Please copy the lines below, exactly as they are, from the one with "onder andere" through the one with "rodzajów, jak i", and leave out the pictures.

-------------------------

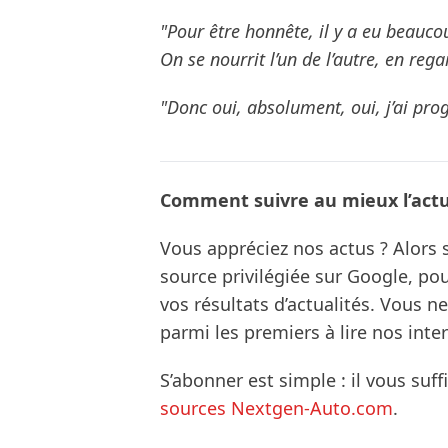
"Pour être honnête, il y a eu beauco
On se nourrit l’un de l’autre, en reg
"Donc oui, absolument, oui, j’ai prog
Comment suivre au mieux l’actua
Vous appréciez nos actus ? Alor
source privilégiée sur Google, po
vos résultats d’actualités. Vous 
parmi les premiers à lire nos inte
S’abonner est simple : il vous suff
sources Nextgen-Auto.com
.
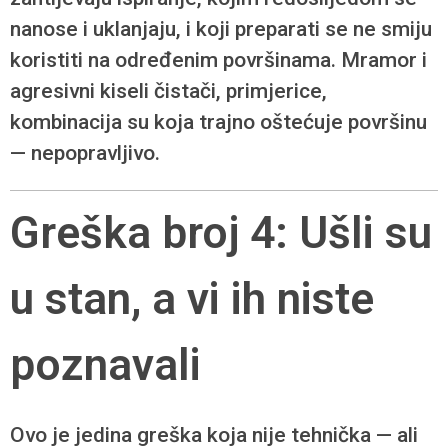
nanose i uklanjaju, i koji preparati se ne smiju
koristiti na određenim površinama. Mramor i
agresivni kiseli čistači, primjerice,
kombinacija su koja trajno oštećuje površinu
— nepopravljivo.
Greška broj 4: Ušli su
u stan, a vi ih niste
poznavali
Ovo je jedina greška koja nije tehnička — ali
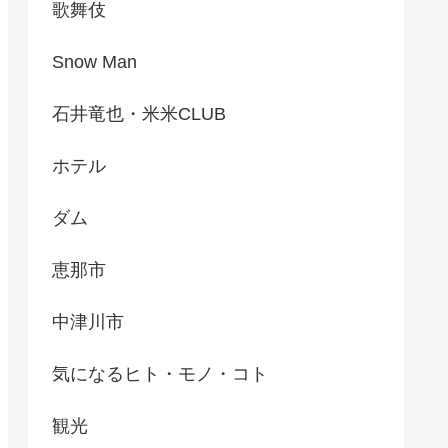
歌舞伎
Snow Man
石井竜也・米米CLUB
ホテル
ダム
恵那市
中津川市
気になるヒト・モノ・コト
観光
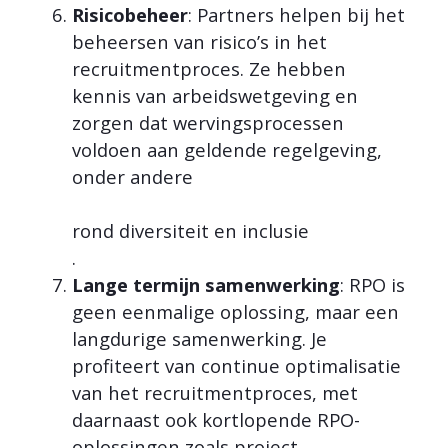
Risicobeheer
: Partners helpen bij het
beheersen van risico’s in het
recruitmentproces. Ze hebben
kennis van arbeidswetgeving en
zorgen dat wervingsprocessen
voldoen aan geldende regelgeving,
onder andere
rond diversiteit en inclusie
.
Lange termijn samenwerking
: RPO is
geen eenmalige oplossing, maar een
langdurige samenwerking. Je
profiteert van continue optimalisatie
van het recruitmentproces, met
daarnaast ook kortlopende RPO-
oplossingen zoals project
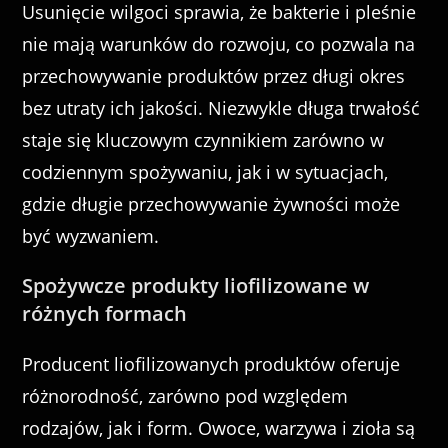
Usunięcie wilgoci sprawia, że bakterie i pleśnie
nie mają warunków do rozwoju, co pozwala na
przechowywanie produktów przez długi okres
bez utraty ich jakości. Niezwykle długa trwałość
staje się kluczowym czynnikiem zarówno w
codziennym spożywaniu, jak i w sytuacjach,
gdzie długie przechowywanie żywności może
być wyzwaniem.
Spożywcze produkty liofilizowane w
różnych formach
Producent liofilizowanych produktów oferuje
różnorodność, zarówno pod względem
rodzajów, jak i form. Owoce, warzywa i zioła są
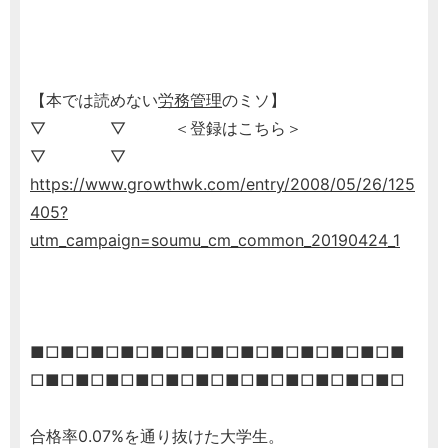
【本では読めない
労務管理
のミソ】
▽ ▽ ＜登録はこちら＞
▽ ▽
https://www.growthwk.com/entry/2008/05/26/125
405?
utm_campaign=soumu_cm_common_20190424_1
■□■□■□■□■□■□■□■□■□■□■□■□■
□■□■□■□■□■□■□■□■□■□■□■□■□
合格率0.07%を通り抜けた大学生。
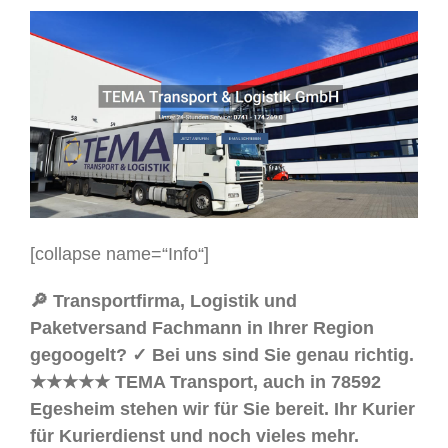
[collapse name=“Info“]
🔎 Transportfirma, Logistik und
Paketversand Fachmann in Ihrer Region
gegoogelt? ✓ Bei uns sind Sie genau richtig.
★★★★★ TEMA Transport, auch in 78592
Egesheim stehen wir für Sie bereit. Ihr Kurier
für Kurierdienst und noch vieles mehr.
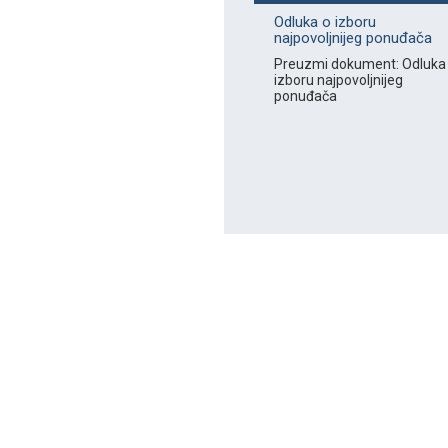
Odluka o izboru
najpovoljnijeg ponuđača
Preuzmi dokument: Odluka
izboru najpovoljnijeg
ponuđača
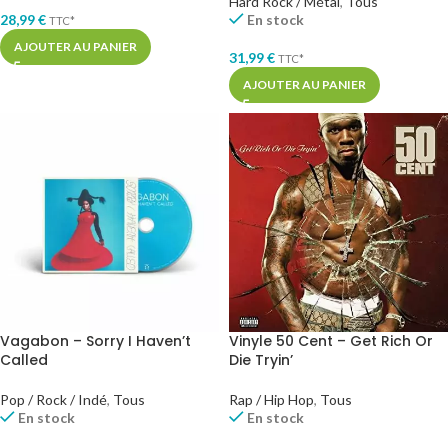
Hard Rock / Métal
,
Tous
28,99
€
En stock
TTC*
AJOUTER AU PANIER
31,99
€
TTC*
AJOUTER AU PANIER
Vagabon – Sorry I Haven’t
Vinyle 50 Cent – Get Rich Or
Called
Die Tryin’
Pop / Rock / Indé
,
Tous
Rap / Hip Hop
,
Tous
En stock
En stock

-------------------------

◆ **Response**:
onder andere
rond diversiteit en inclusie
.
Lange termijn samenwerking
: RPO is
geen eenmalige oplossing, maar een
langdurige samenwerking. Je
profiteert van continue optimalisatie
van het recruitmentproces, met
daarnaast ook kortlopende RPO-
oplossingen zoals project
Usunięcie wilgoci sprawia, że bakterie i pleśnie
nie mają warunków do rozwoju, co pozwala na
przechowywanie produktów przez długi okres
bez utraty ich jakości. Niezwykle długa trwałość
staje się kluczowym czynnikiem zarówno w
codziennym spożywaniu, jak i w sytuacjach,
gdzie długie przechowywanie żywności może
być wyzwaniem.
Spożywcze produkty liofilizowane w
różnych formach
Producent liofilizowanych produktów oferuje
różnorodność, zarówno pod względem
rodzajów, jak i form. Owoce, warzywa i zioła są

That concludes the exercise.